Physical characteristics
- Source: Aicken Range
- • location: Southern Alps / Kā Tiritiri o te Moana
- • coordinates: 42°52′50″S 171°39′27″E﻿ / ﻿42.8806°S 171.6574°E
- • elevation: 1,200 m (3,900 ft)
- Mouth: Ōtira River
- • location: Aickens
- • coordinates: 42°47′21″S 171°36′13″E﻿ / ﻿42.7891°S 171.6036°E
- • elevation: 285 m (935 ft)
- Length: 17 km (11 mi)

Basin features
- Progression: Deception River → Ōtira River → Taramakau River → Tasman Sea
- • left: Dorreen Creek, Shaffrey Creek, Gorge Creek, Foggy Creek, Twin Slip Creeks
- • right: Good Luck Creek, Spray Creek, Midday Creek, Tutu Creek, Twin Slip Creeks

= Deception River =

River in New Zealand

The Deception River is a river in New Zealand. It is a tributary of the West Coast's Ōtira River, flowing generally north for 17 km from its source on the slopes of Mount Franklin. It passes close to Goat Pass, which gives access to the Mingha River. Almost the entire length of the river is within the Arthur's Pass National Park.

§ Dataset extract:
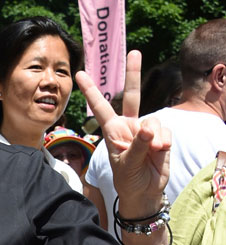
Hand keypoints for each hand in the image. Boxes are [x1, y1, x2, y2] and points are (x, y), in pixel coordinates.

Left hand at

§ What to do:
[1] Using the Deception River text, list every creek shown as joining the river from the left.
[2] Translate this sentence from the Deception River text into Spanish: "It passes close to Goat Pass, which gives access to the Mingha River."

§ Results of the exercise:
[1] Dorreen Creek, Shaffrey Creek, Gorge Creek, Foggy Creek, Twin Slip Creeks

[2] Pasa cerca de Goat Pass, que da acceso al río Mingha.